The Tail Wagging The Dog- Stock Options

This is where the analysis gets tricky. The graph below from Goldman Sachs shows more volume trading in stock options than the underlying stocks. Options are inherently highly leveraged and volatile. As the amount of options grows versus the shares outstanding, options become the tail wagging the dog.

stock options volumes

As we learned over the last two years, dealer hedging of options positions can result in great rallies. Conversely, as we watched in the second half of 2021, the options expiration period was not an investor’s best friend.

Forecasting how options trading might affect stock prices is nearly impossible for a 2022 investment outlook. That said, options have and will continue to influence the market significantly.

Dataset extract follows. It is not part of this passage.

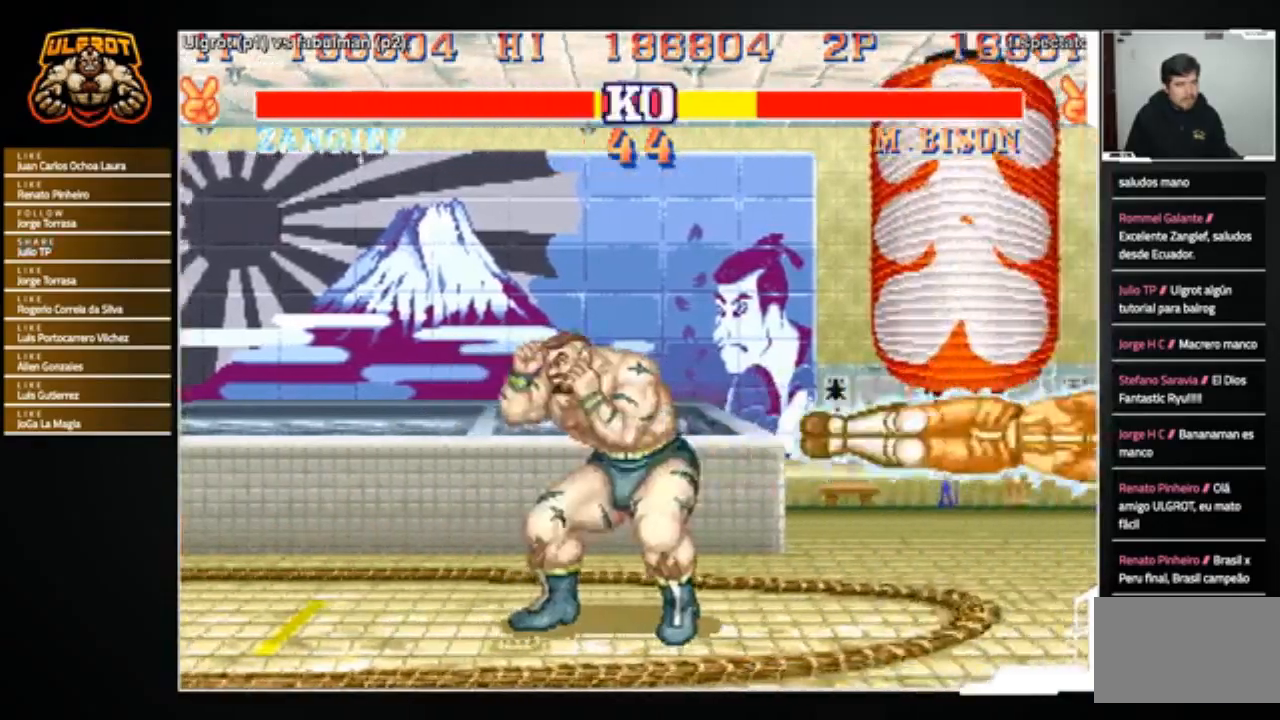
{"buttons": [], "left_stick": "down-left", "events": [[67, "left_stick", "up-left"], [100, "R1", "down"], [133, "R1", "up"], [133, "left_stick", "up-right"], [234, "left_stick", "down-left"]]}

One way to track potential volatility is with Gamma flip levels. Gamma helps us understand how dealers hedge options and react by buying or selling the underlying stocks to maintain hedges. SimpleVisor subscribers receive Viking Analytics weekly Gamma Band Update to help them with this task. The graph below from a recent edition shows recommended allocations based on the Gamma of S&P 500 options.

gamma viking analytics

2022 Investment Outlook for Bonds 

The outlook for bonds is equally tricky. If you had asked most bond traders a year ago where they thought bond yields would be if inflation approached 7%, most would have said much higher than current levels.

Inflation and Growth Drive Bond Yields

The graph below from Longview Economics show bond yields are abnormally low given the level of inflation. Per the historical relationship between 10-year UST yields and inflation, the 10-year yield should be 4-7%.

inflation and yields

To help explain this anomaly, we must consider that bond traders tend to look at inflation beyond a year or two when determining value. Low expected inflation or deflation helps justify negative real yields today. Currently, TIPs markets imply 2.48% inflation for the next ten years.    Bond traders must be confident inflation is transitory. If persistently high inflation becomes more likely, bond yields could rise quickly.  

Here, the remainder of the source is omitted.